▶ [ASSIGNED TASK 1]: In the Structure-from-Motion text, what does VGGSfM use instead of separate rotation and translation averaging steps?
▶ [ASSIGNED TASK 2]: Return the stretch of the Structure-from-Motion text from "Since most of" through "the 3D structure.", copied word for word.

▶ [PROVIDED TEXT]:
GLOMAP is a significant step forward in balancing accuracy, speed, and robustness in Structure-from-Motion. While traditional systems tend to be strong in one or two of these areas, GLOMAP achieves strong performance across all three. It avoids reliance on carefully selected initialization pairs, handles large-scale reconstructions efficiently, and remains robust under noisy conditions. These characteristics make GLOMAP a practical and adaptable solution for modern SfM tasks.

Visual Geometry Grounded Deep SfM

VGGSfM Overview

VGGSfM is a deep learning-based SfM pipeline designed to be fully differentiable end-to-end. It is conceptually closer to a global SfM approach since it estimates all camera poses jointly, but it avoids the typical weaknesses of classical global SfM such as noise-sensitive averaging of rotations and translations. Instead of relying on separate rotation/translation averaging steps, VGGSfM uses learned neural modules (e.g. Transformers) to recover camera parameters collectively, which helps avoid the instability that traditional global methods can face due to noisy pairwise estimates.

Challenges with Current Incremental SfM Systems

Traditional incremental SfM systems, like COLMAP, build up 3D reconstructions one step at a time starting with a good image pair and then gradually adding new views. While this works well in many cases, it also introduces a number of weaknesses. One main issue is that these systems rely heavily on chaining pairwise keypoint matches into longer feature tracks. Small errors in matching can add up over time, and this leads to a “drift” in the reconstruction, especially on long sequences. The pipeline also consisted of many disconnected steps, like matching, RANSAC filtering, PnP pose estimation, triangulation, and bundle adjustment, which makes it difficult to train or tune the entire system as a whole.

Since most of these steps are not differentiable, there is no way to optimize them end-to-end. Another challenge is that these systems require a strong initialization in order to work properly. Oftentimes, a carefully chosen pair of images with lots of shared features is needed for initialization. If the initial pair is weak or mismatched, the whole reconstruction can fail or break down. Finally, traditional pipelines struggle in scenes with low texture or repetitive patterns, where keypoint detection and matching may become unreliable. In such cases, the system may not be able to find enough consistent matches between images, which prevents it from building the 3D structure.

▶ [RECORD EXTRACTS]:
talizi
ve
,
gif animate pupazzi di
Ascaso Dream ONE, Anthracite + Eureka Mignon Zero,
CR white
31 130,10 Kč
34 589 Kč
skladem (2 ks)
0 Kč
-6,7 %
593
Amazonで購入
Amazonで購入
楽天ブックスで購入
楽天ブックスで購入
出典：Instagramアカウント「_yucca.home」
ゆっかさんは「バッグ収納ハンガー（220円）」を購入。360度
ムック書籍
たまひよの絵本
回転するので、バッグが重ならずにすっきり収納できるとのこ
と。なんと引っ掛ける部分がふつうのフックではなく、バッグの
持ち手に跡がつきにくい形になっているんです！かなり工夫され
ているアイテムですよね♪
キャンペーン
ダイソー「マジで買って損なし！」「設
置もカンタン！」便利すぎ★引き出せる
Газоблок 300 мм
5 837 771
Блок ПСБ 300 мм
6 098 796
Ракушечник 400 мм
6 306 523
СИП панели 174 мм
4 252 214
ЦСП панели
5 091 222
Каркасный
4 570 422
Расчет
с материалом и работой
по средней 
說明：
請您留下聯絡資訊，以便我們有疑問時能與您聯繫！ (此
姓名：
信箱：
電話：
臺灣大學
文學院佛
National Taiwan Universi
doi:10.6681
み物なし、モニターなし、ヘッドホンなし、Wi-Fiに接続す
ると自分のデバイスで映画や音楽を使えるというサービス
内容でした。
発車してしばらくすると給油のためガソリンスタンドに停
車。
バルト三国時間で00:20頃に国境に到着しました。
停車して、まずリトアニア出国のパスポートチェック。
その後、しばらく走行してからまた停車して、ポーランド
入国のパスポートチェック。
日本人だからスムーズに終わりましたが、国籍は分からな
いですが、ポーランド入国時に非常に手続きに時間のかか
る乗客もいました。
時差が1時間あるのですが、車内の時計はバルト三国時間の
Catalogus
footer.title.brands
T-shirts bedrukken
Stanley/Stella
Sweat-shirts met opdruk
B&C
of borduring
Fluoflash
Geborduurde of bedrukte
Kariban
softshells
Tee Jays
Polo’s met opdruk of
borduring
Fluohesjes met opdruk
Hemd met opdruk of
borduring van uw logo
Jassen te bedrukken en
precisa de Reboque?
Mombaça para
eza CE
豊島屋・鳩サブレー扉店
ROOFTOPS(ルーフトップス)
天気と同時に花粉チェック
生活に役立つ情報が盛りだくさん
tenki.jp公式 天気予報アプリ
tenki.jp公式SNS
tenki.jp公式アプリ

▶ [TASK OUTPUT 1]: It uses learned neural modules, such as Transformers, to recover camera parameters collectively.

▶ [TASK OUTPUT 2]:
Since most of these steps are not differentiable, there is no way to optimize them end-to-end. Another challenge is that these systems require a strong initialization in order to work properly. Oftentimes, a carefully chosen pair of images with lots of shared features is needed for initialization. If the initial pair is weak or mismatched, the whole reconstruction can fail or break down. Finally, traditional pipelines struggle in scenes with low texture or repetitive patterns, where keypoint detection and matching may become unreliable. In such cases, the system may not be able to find enough consistent matches between images, which prevents it from building the 3D structure.